[Start of PASSAGE]

Posted By: Machinemessiah
Date Posted: February 04 2021 at 08:37
^ He. I didn't know you also wrote some  Thumbs Up


Now I don't remember much about SK's Insomnia, but my nightmares were about conventional thieves or thugs chasing through stairs or something. I have had many scary nightmares, more fantastic ones, maybe in part because I read at nights, but those left me sweating like no other, I don't know why.


It's funny how *not knowing* is in itself a source of fear.

Also made me remember those child games in which they start to tell a frightening story only to end shouting and pointing at you!


Posted By: BaldFriede
Date Posted: February 04 2021 at 11:25
Originally posted by Machinemessiah Machinemessiah wrote:

^ He. I didn't know you also wrote some  Thumbs Up


Now I don't remember much about SK's Insomnia, but my nightmares were about conventional thieves or thugs chasing through stairs or something. I have had many scary nightmares, more fantastic ones, maybe in part because I read at nights, but those left me sweating like no other, I don't know why.


It's funny how *not knowing* is in itself a source of fear.

[End of PASSAGE]

DIRECTIVE
In the forum posts, what does Machinemessiah say his nightmares were about?

[Start of DATA EXCERPT]

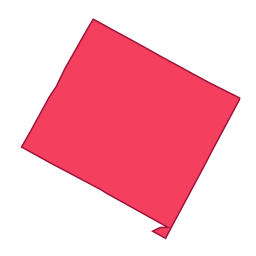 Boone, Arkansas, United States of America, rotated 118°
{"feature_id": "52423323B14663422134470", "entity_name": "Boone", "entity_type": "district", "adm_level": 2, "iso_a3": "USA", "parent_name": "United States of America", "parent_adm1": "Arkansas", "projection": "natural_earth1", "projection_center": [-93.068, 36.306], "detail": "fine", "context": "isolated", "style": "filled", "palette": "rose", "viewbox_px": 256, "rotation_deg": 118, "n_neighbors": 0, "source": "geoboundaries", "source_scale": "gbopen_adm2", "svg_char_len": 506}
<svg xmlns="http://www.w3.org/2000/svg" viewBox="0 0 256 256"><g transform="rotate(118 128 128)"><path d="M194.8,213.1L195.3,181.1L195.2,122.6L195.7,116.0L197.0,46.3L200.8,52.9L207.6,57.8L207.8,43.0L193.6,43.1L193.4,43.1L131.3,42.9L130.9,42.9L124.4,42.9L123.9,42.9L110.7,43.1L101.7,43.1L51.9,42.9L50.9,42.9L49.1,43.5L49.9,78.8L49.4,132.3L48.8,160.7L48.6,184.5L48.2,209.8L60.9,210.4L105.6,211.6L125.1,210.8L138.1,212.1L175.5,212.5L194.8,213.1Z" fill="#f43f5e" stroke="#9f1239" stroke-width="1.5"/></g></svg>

[End of DATA EXCERPT]

RESPONSE
Conventional thieves or thugs chasing through stairs or something.